*Set exercise 1*
Answer these questions from the Stumbler column:
(a) Who wrote it, and on what date?
(b) What item is named under "Stumble In"?
(c) How long does it say Buckeyes fans have been without OSU football?
*Set exercise 2*
Write out everything in the Stumbler column from "During these bouts" down to "one? Fair enough.".

*Excerpted text*
--- --- ---
The Stumbler: Volume Nine - A Buckeye Frankenstein

By Jeff Beck on February 13, 2013 at 6:00p
Stumble In

The Item: The Beautiful Monster

We all go a little mad sometimes and usually “sometimes” is mid-February. We’ve been without college football for over a month – enough to take the jelly out of anyone’s donut. Couple that with the fact Buckeyes fans have been sans OSU football for nearly three months and it’s a wonder half of Columbus hasn’t been committed.

During these bouts of derangement it’s normal for your mind to wander. In fact, it might stray so far you begin to ponder how you could freakishly piece together the perfect Scarlet and Gray football player using only the parts of great Buckeyes as your guide. Anyone? No one? Fair enough.
--- --- ---
*Dataset entries*
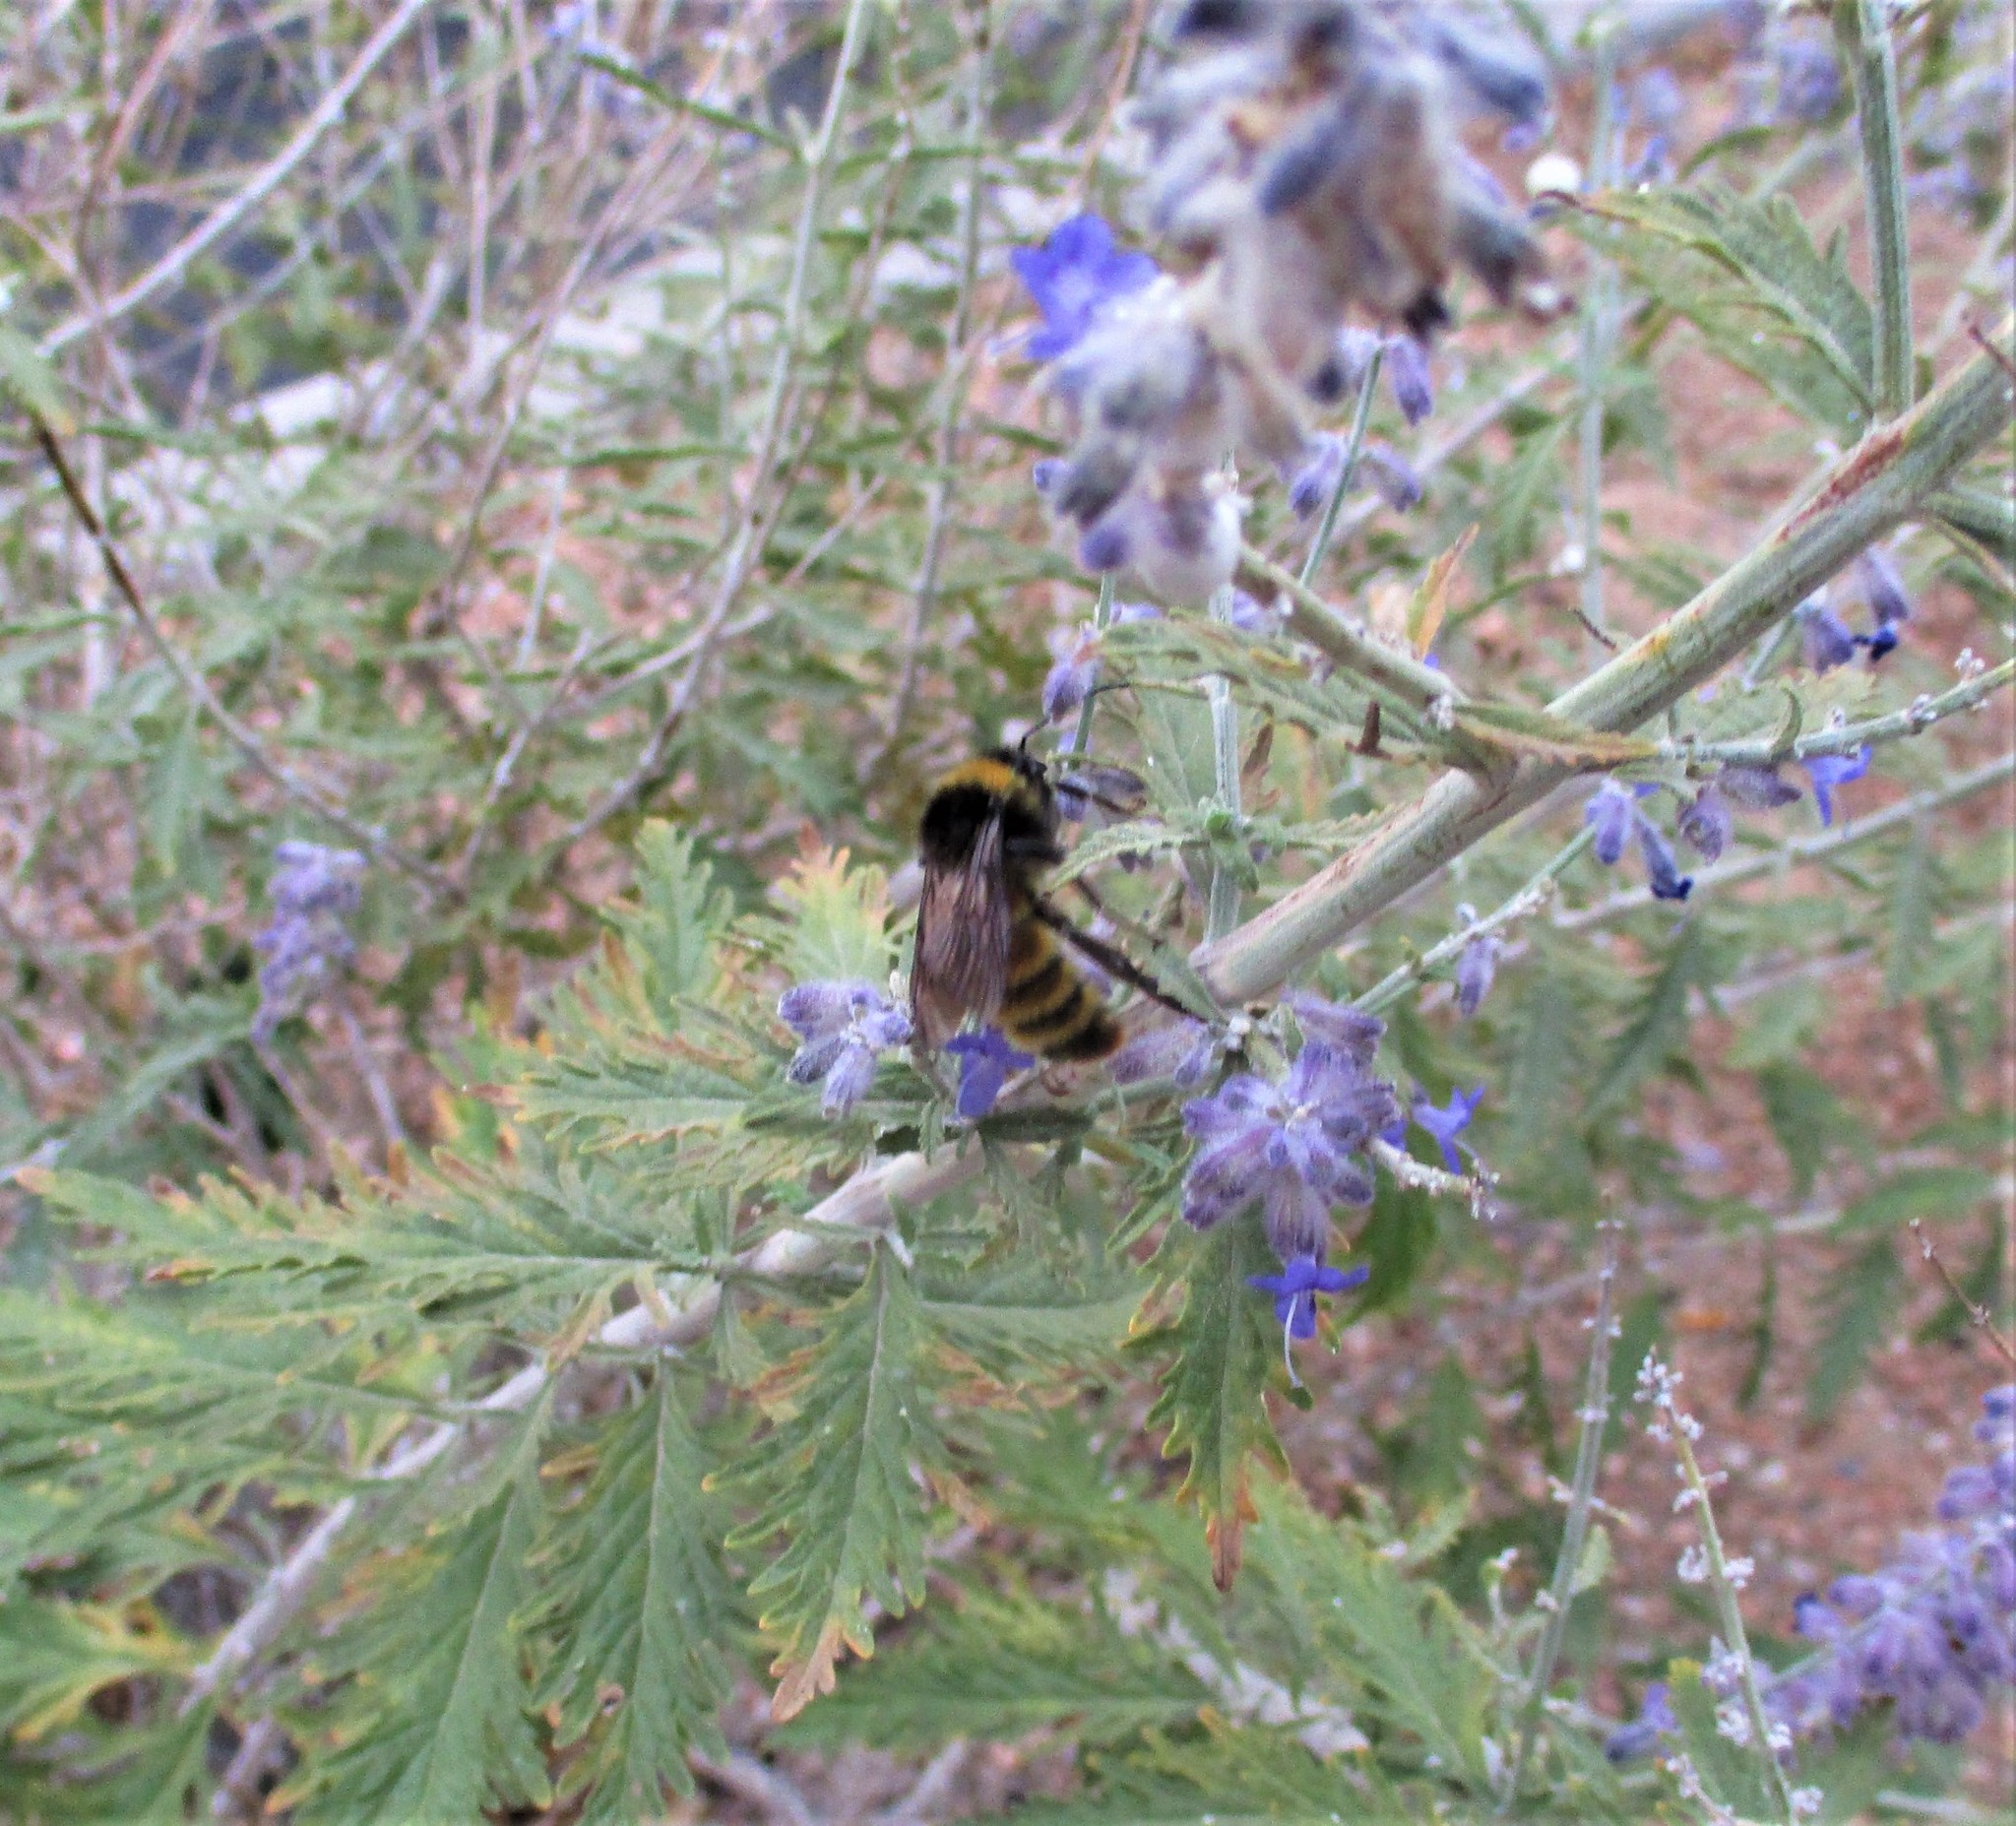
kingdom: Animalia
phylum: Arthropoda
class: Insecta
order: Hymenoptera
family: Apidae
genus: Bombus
--- --- ---
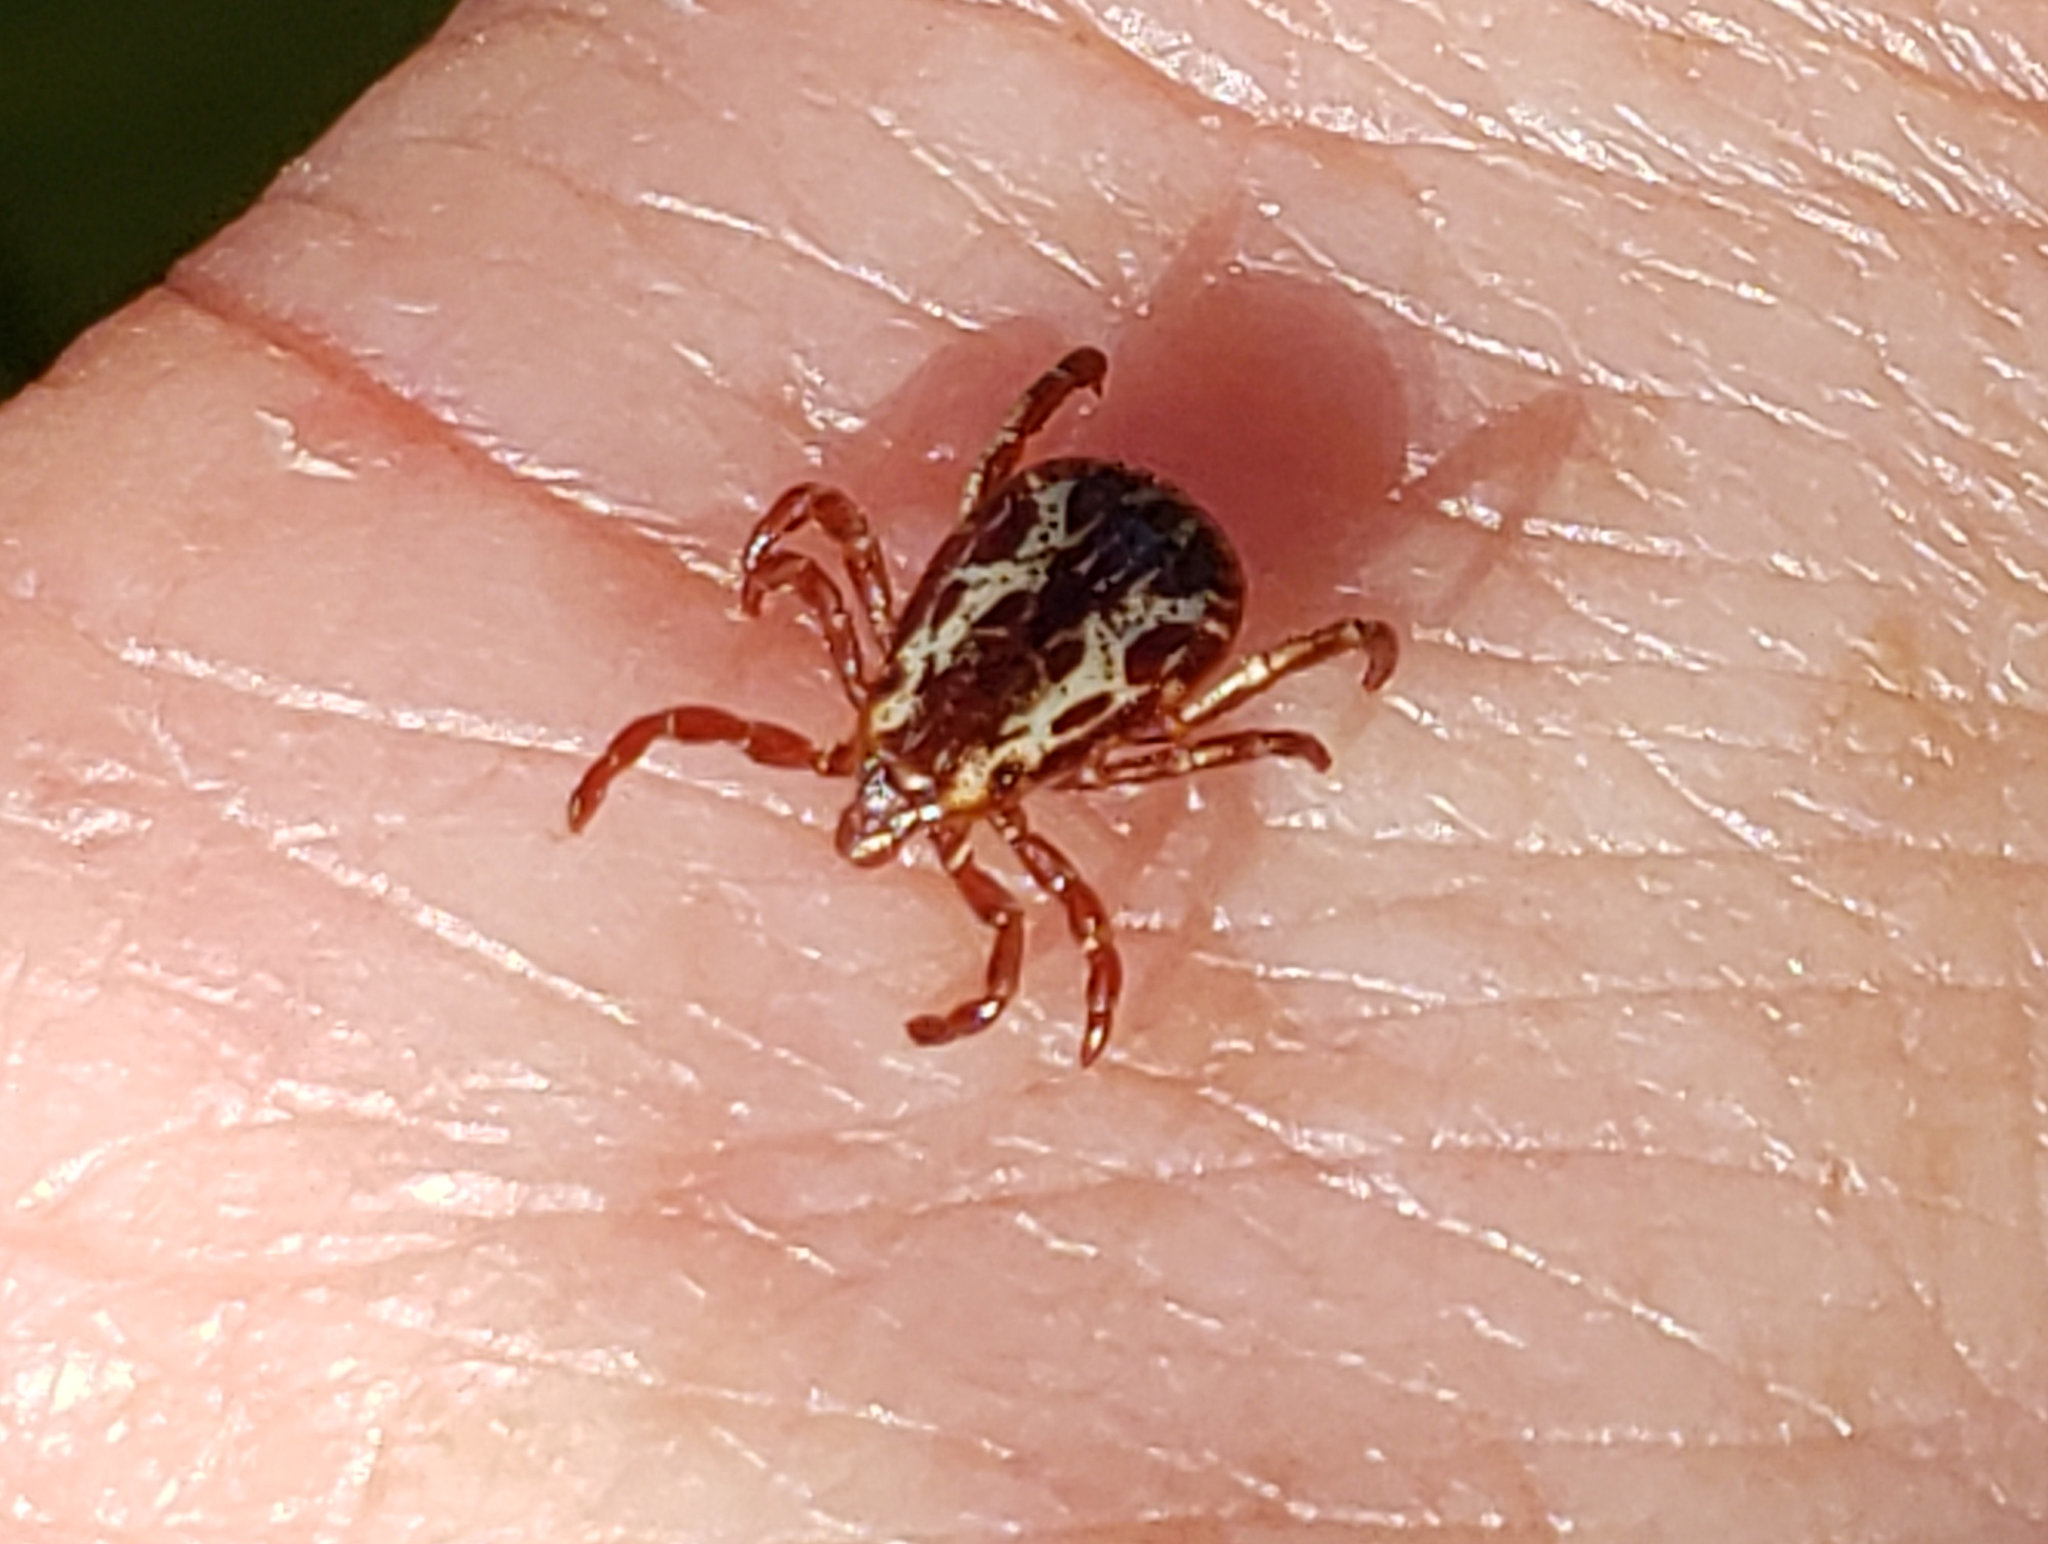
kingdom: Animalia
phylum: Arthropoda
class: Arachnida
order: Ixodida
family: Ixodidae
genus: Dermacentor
--- --- ---
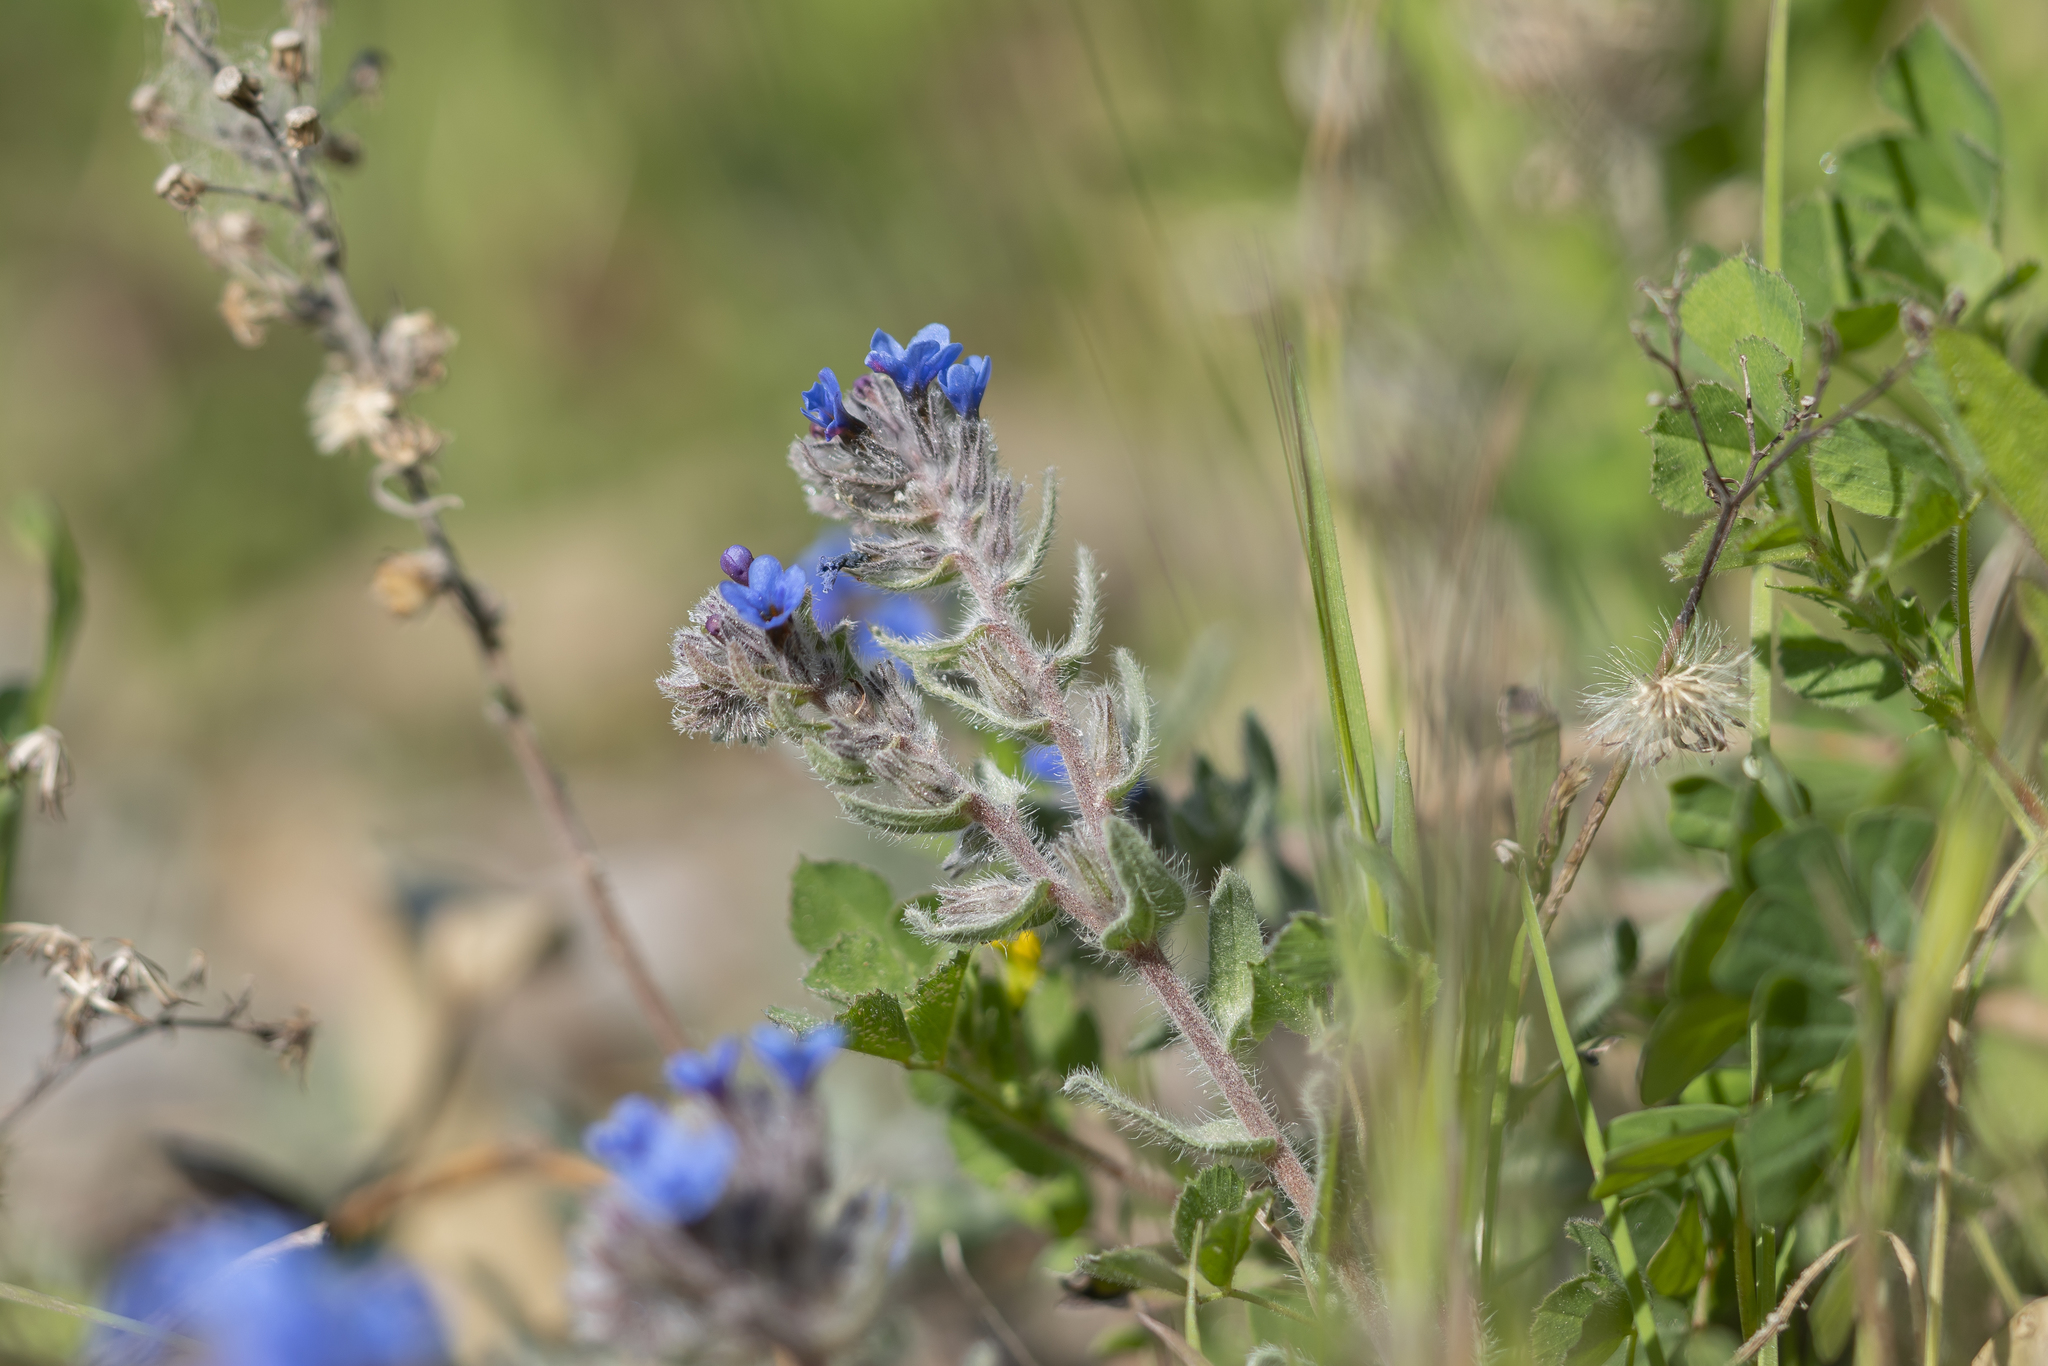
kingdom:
--- --- ---
*Expected answer 1*
(a) Jeff Beck, on February 13, 2013.
(b) The Beautiful Monster.
(c) Nearly three months.

*Expected answer 2*
During these bouts of derangement it’s normal for your mind to wander. In fact, it might stray so far you begin to ponder how you could freakishly piece together the perfect Scarlet and Gray football player using only the parts of great Buckeyes as your guide. Anyone? No one? Fair enough.